[Records in a dataset]
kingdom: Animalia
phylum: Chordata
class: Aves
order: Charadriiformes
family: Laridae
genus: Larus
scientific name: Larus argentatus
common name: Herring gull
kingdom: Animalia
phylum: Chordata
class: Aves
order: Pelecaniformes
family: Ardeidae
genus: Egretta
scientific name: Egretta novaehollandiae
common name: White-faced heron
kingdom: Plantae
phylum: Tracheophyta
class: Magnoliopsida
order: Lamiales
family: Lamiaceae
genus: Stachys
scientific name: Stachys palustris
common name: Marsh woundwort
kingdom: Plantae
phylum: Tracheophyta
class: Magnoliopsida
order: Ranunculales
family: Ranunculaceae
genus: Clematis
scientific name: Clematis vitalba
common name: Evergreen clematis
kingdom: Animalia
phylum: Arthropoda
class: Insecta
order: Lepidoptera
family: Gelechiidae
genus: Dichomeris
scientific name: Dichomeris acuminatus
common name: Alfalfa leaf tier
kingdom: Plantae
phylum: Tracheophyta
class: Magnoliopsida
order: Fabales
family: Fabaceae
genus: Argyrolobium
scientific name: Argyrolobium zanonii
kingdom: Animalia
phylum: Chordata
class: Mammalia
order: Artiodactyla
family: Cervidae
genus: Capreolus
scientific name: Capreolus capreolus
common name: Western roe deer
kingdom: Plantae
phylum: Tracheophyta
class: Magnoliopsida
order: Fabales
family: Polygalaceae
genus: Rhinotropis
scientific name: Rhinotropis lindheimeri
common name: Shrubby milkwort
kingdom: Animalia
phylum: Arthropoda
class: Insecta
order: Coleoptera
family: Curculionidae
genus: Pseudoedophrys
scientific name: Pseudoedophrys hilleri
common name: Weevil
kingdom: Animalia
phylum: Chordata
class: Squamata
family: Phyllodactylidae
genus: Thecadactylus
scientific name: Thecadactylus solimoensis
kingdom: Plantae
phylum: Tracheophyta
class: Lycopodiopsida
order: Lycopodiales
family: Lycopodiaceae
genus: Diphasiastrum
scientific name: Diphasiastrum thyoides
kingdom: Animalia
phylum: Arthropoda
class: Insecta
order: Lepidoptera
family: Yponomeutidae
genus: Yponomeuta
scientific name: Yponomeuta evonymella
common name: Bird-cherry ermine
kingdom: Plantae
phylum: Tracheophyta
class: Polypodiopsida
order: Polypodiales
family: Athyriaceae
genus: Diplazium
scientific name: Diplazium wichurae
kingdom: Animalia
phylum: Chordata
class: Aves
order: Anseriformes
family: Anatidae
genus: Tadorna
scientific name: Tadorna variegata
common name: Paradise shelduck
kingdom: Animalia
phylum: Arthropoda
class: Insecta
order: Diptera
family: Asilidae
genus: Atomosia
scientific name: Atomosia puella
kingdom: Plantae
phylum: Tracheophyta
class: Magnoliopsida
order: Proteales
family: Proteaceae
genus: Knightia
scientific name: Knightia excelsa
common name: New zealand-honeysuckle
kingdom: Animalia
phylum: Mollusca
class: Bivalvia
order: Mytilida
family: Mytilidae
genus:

> **Task**
Copy every one of the records above, line for line, changing nothing.

> **Answer to this task**
kingdom: Animalia
phylum: Chordata
class: Aves
order: Charadriiformes
family: Laridae
genus: Larus
scientific name: Larus argentatus
common name: Herring gull
kingdom: Animalia
phylum: Chordata
class: Aves
order: Pelecaniformes
family: Ardeidae
genus: Egretta
scientific name: Egretta novaehollandiae
common name: White-faced heron
kingdom: Plantae
phylum: Tracheophyta
class: Magnoliopsida
order: Lamiales
family: Lamiaceae
genus: Stachys
scientific name: Stachys palustris
common name: Marsh woundwort
kingdom: Plantae
phylum: Tracheophyta
class: Magnoliopsida
order: Ranunculales
family: Ranunculaceae
genus: Clematis
scientific name: Clematis vitalba
common name: Evergreen clematis
kingdom: Animalia
phylum: Arthropoda
class: Insecta
order: Lepidoptera
family: Gelechiidae
genus: Dichomeris
scientific name: Dichomeris acuminatus
common name: Alfalfa leaf tier
kingdom: Plantae
phylum: Tracheophyta
class: Magnoliopsida
order: Fabales
family: Fabaceae
genus: Argyrolobium
scientific name: Argyrolobium zanonii
kingdom: Animalia
phylum: Chordata
class: Mammalia
order: Artiodactyla
family: Cervidae
genus: Capreolus
scientific name: Capreolus capreolus
common name: Western roe deer
kingdom: Plantae
phylum: Tracheophyta
class: Magnoliopsida
order: Fabales
family: Polygalaceae
genus: Rhinotropis
scientific name: Rhinotropis lindheimeri
common name: Shrubby milkwort
kingdom: Animalia
phylum: Arthropoda
class: Insecta
order: Coleoptera
family: Curculionidae
genus: Pseudoedophrys
scientific name: Pseudoedophrys hilleri
common name: Weevil
kingdom: Animalia
phylum: Chordata
class: Squamata
family: Phyllodactylidae
genus: Thecadactylus
scientific name: Thecadactylus solimoensis
kingdom: Plantae
phylum: Tracheophyta
class: Lycopodiopsida
order: Lycopodiales
family: Lycopodiaceae
genus: Diphasiastrum
scientific name: Diphasiastrum thyoides
kingdom: Animalia
phylum: Arthropoda
class: Insecta
order: Lepidoptera
family: Yponomeutidae
genus: Yponomeuta
scientific name: Yponomeuta evonymella
common name: Bird-cherry ermine
kingdom: Plantae
phylum: Tracheophyta
class: Polypodiopsida
order: Polypodiales
family: Athyriaceae
genus: Diplazium
scientific name: Diplazium wichurae
kingdom: Animalia
phylum: Chordata
class: Aves
order: Anseriformes
family: Anatidae
genus: Tadorna
scientific name: Tadorna variegata
common name: Paradise shelduck
kingdom: Animalia
phylum: Arthropoda
class: Insecta
order: Diptera
family: Asilidae
genus: Atomosia
scientific name: Atomosia puella
kingdom: Plantae
phylum: Tracheophyta
class: Magnoliopsida
order: Proteales
family: Proteaceae
genus: Knightia
scientific name: Knightia excelsa
common name: New zealand-honeysuckle
kingdom: Animalia
phylum: Mollusca
class: Bivalvia
order: Mytilida
family: Mytilidae
genus:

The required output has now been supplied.